— Begin Records for this task —

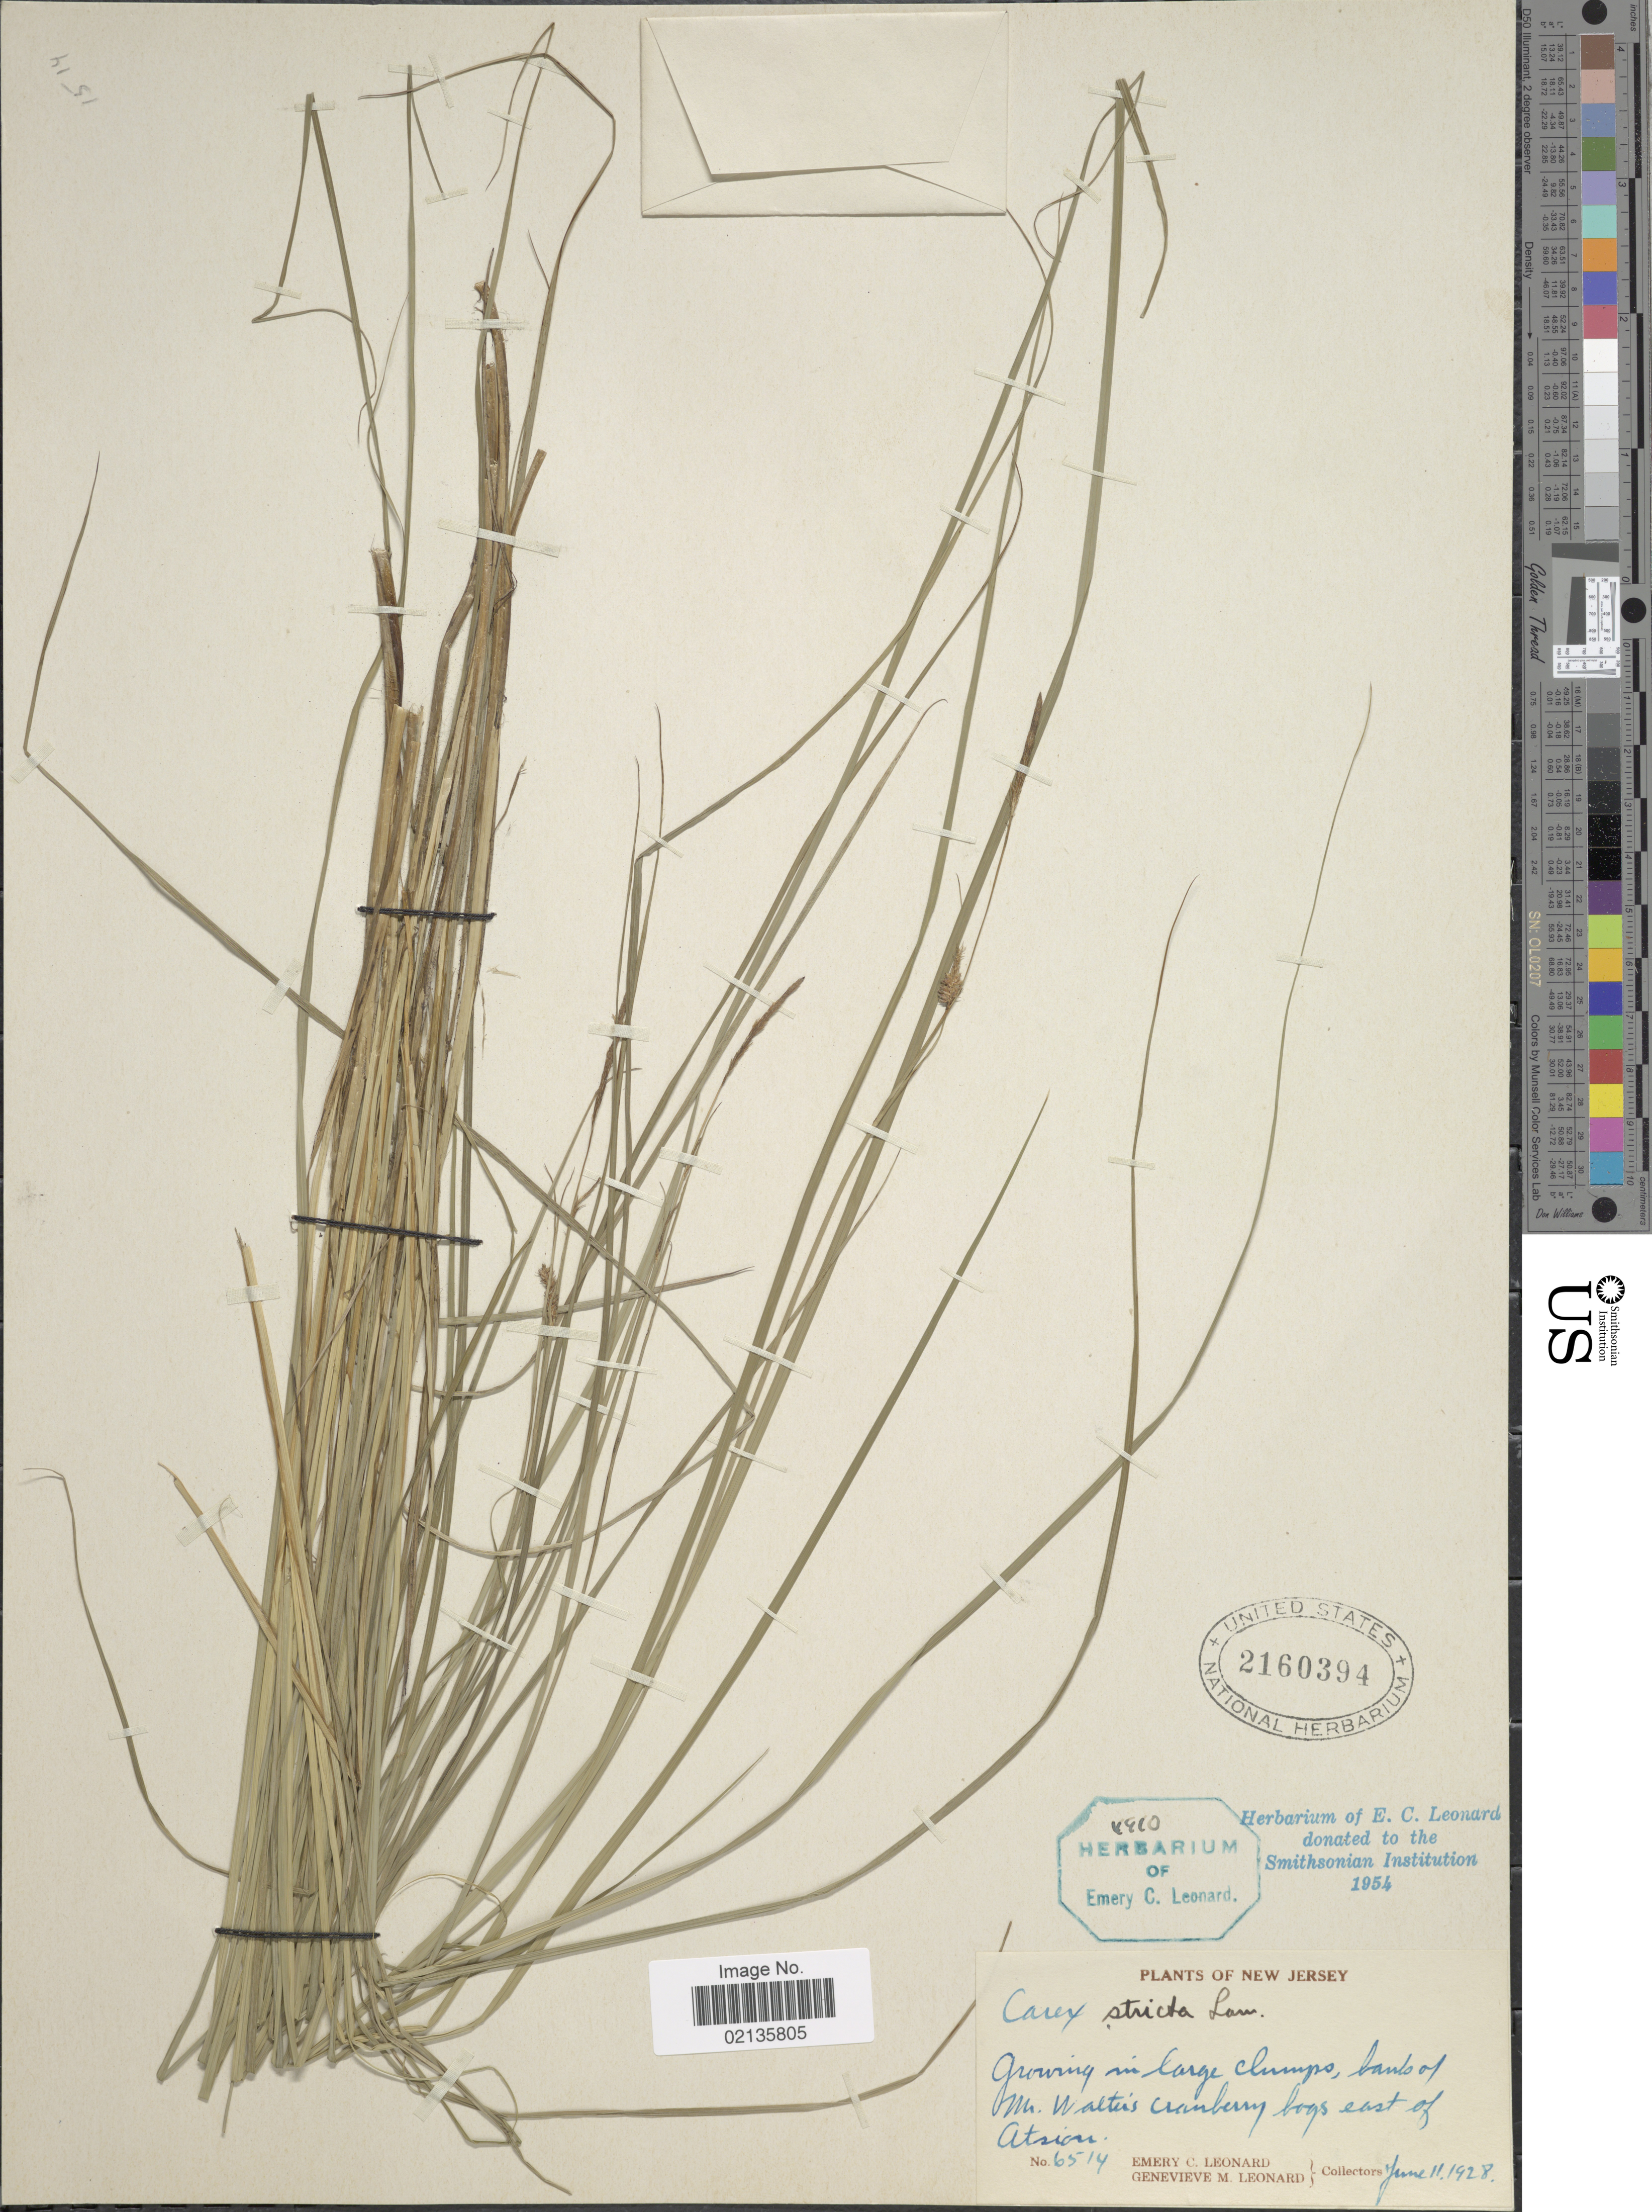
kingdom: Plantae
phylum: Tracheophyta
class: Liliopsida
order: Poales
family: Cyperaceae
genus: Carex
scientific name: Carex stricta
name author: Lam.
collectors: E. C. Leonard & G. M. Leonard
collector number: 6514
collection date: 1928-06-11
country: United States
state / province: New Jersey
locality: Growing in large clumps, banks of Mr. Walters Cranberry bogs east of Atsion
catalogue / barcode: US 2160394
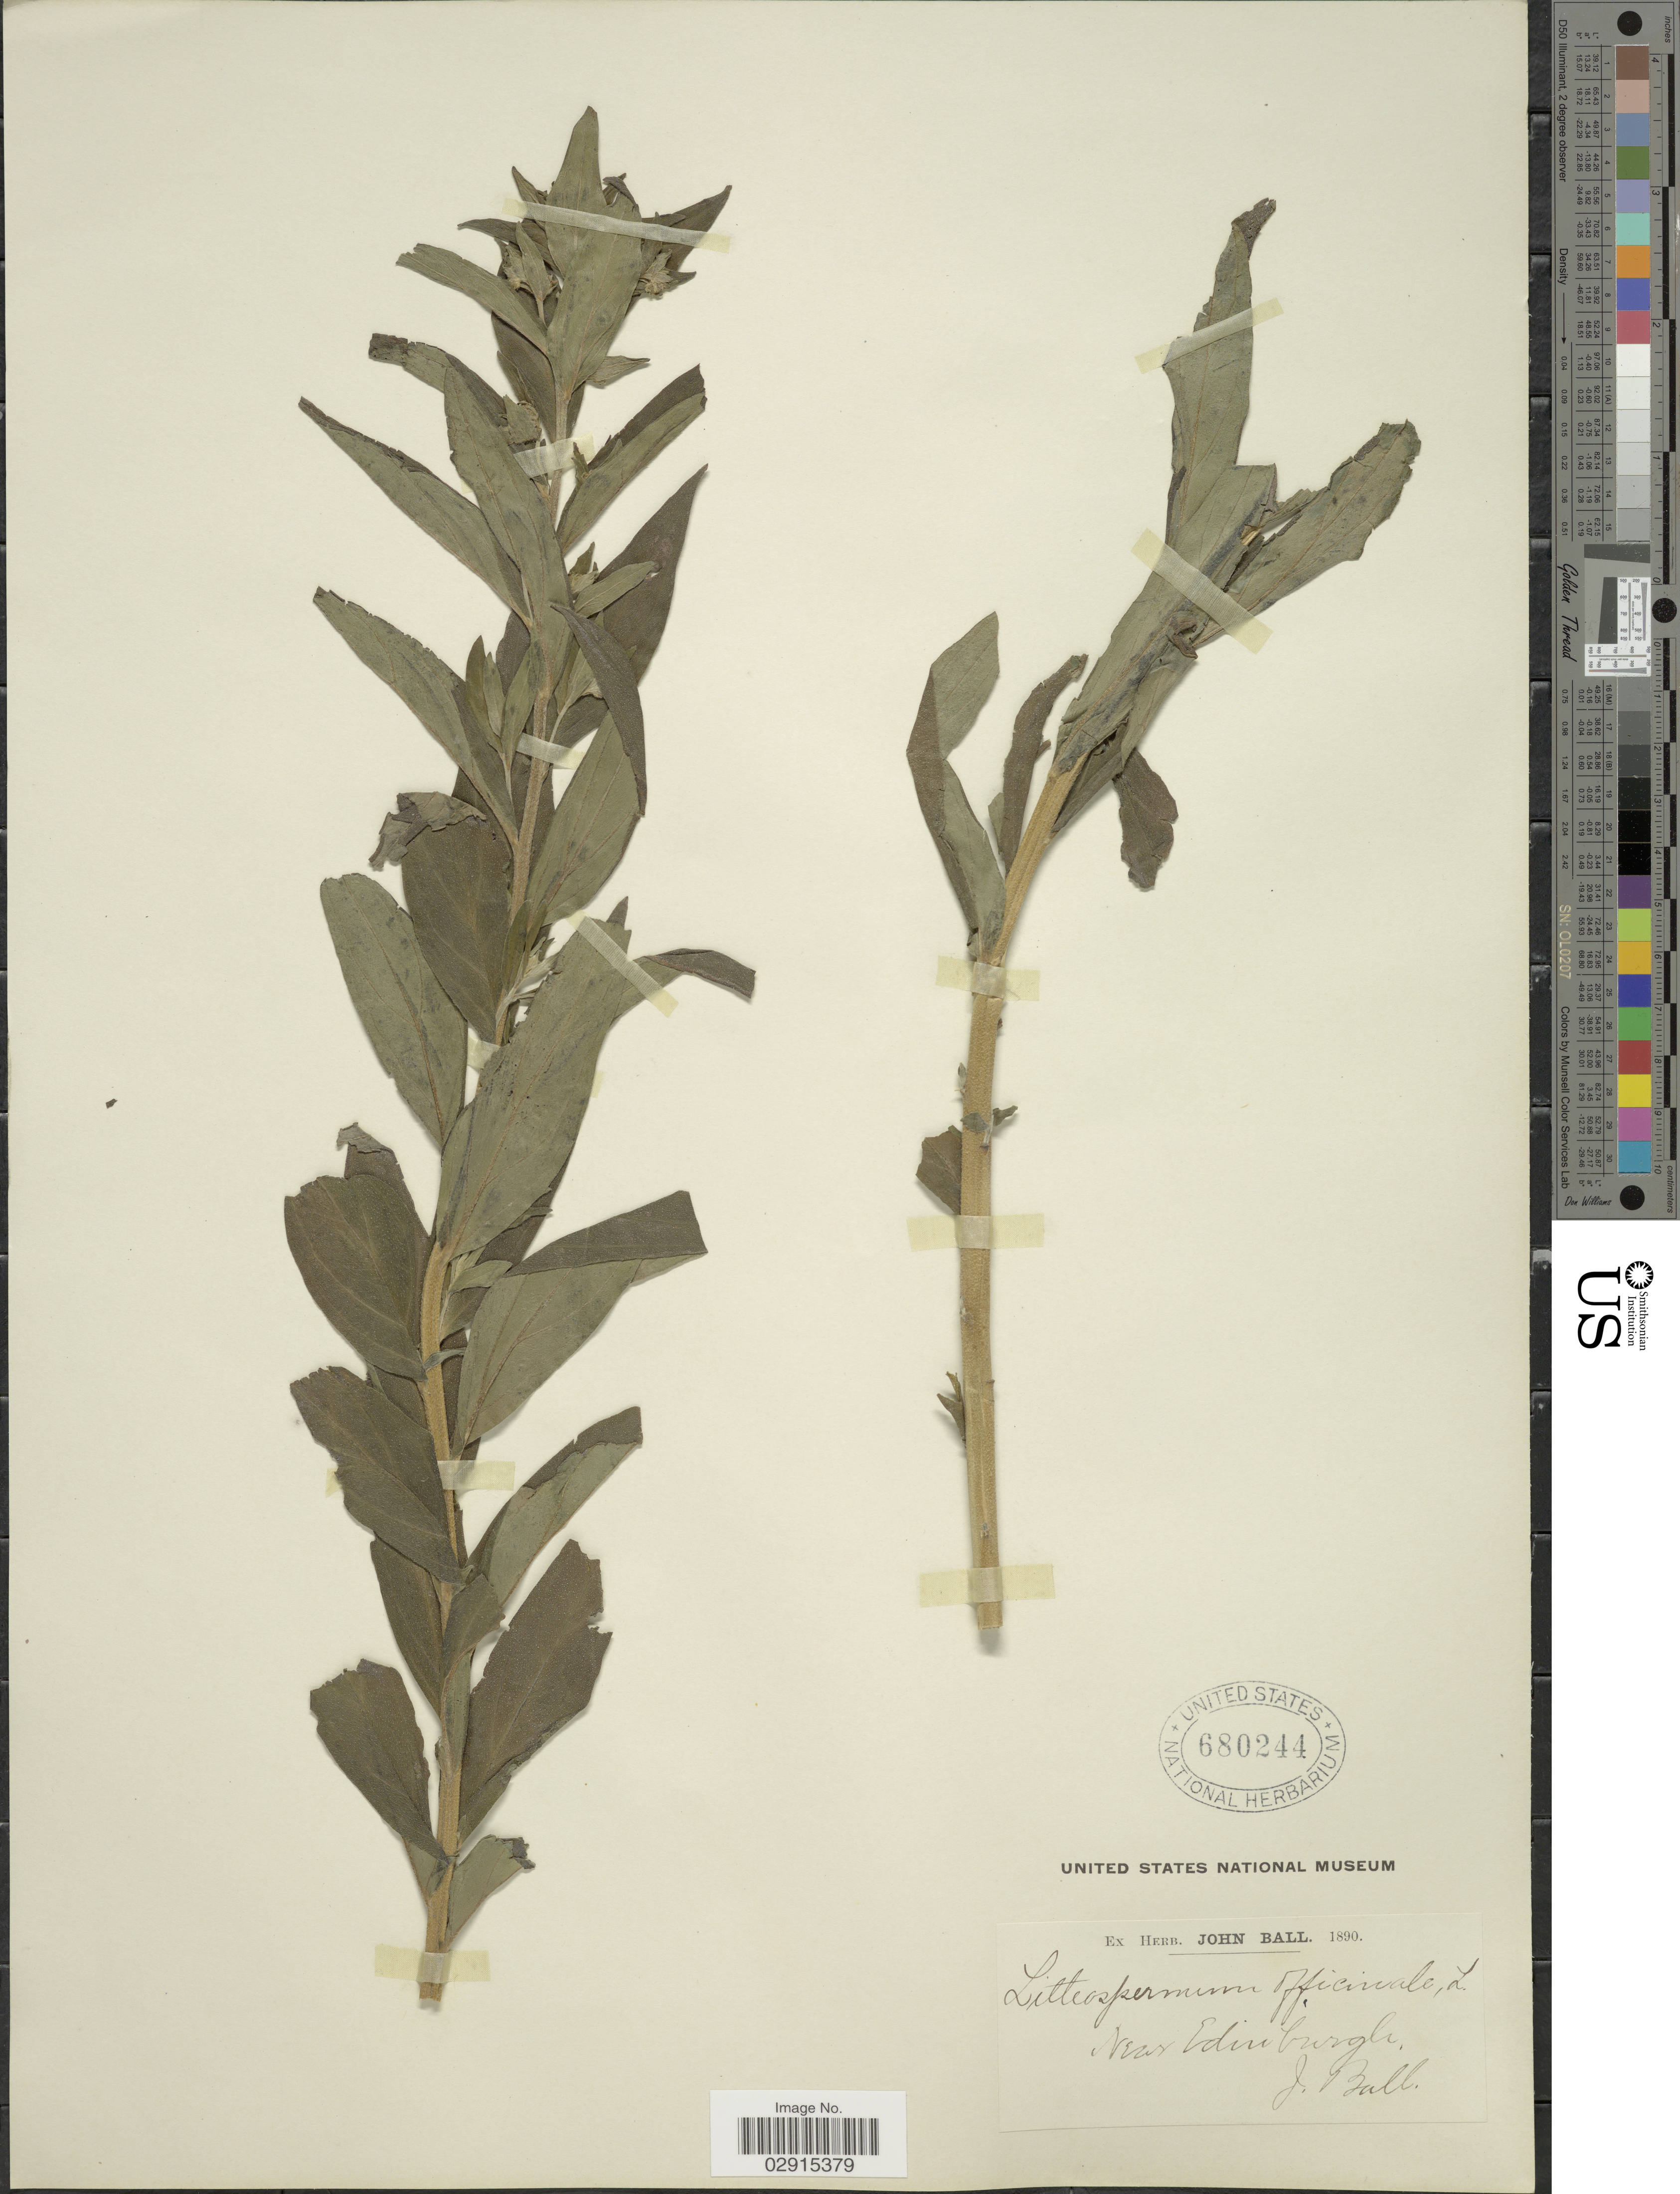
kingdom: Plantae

— End Records for this task —

§ Task prompt
Write out the whole listing above again, swapping "locality" for "site" and keeping everything else the same. Leave out the pictures.

§ Task output
kingdom: Plantae
phylum: Tracheophyta
class: Liliopsida
order: Poales
family: Cyperaceae
genus: Carex
scientific name: Carex stricta
name author: Lam.
collectors: E. C. Leonard & G. M. Leonard
collector number: 6514
collection date: 1928-06-11
country: United States
state / province: New Jersey
site: Growing in large clumps, banks of Mr. Walters Cranberry bogs east of Atsion
catalogue / barcode: US 2160394
kingdom: Plantae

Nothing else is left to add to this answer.